Collected data:
==================================================

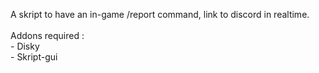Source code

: A skript to have an in-game /report command, link to discord in realtime.<br><br>Addons required : <br> - Disky <br> - Skript-gui 
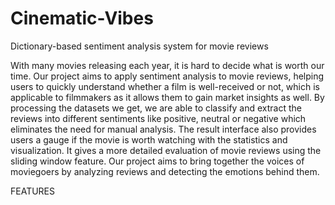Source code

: # Cinematic-Vibes
Dictionary-based sentiment analysis system for movie reviews

With many movies releasing each year, it is hard to decide what is worth our time. 
Our project aims to apply sentiment analysis to movie reviews, helping users to quickly understand 
whether a film is well-received or not, which is applicable to filmmakers as it allows them to gain 
market insights as well. By processing the datasets we get, we are able to classify and extract the 
reviews into different sentiments like positive, neutral or negative which eliminates the need for manual 
analysis. The result interface also provides users a gauge if the movie is worth watching with the statistics 
and visualization. It gives a more detailed evaluation of movie reviews using the sliding window feature. 
Our project aims to bring together the voices of moviegoers by analyzing reviews and detecting the emotions 
behind them.


FEATURES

==================================================

=== EXERCISE INSTRUCTIONS ===
Please state how many lines in the records contain the word "users", and give only that number.

=== WRITTEN ANSWER ===
2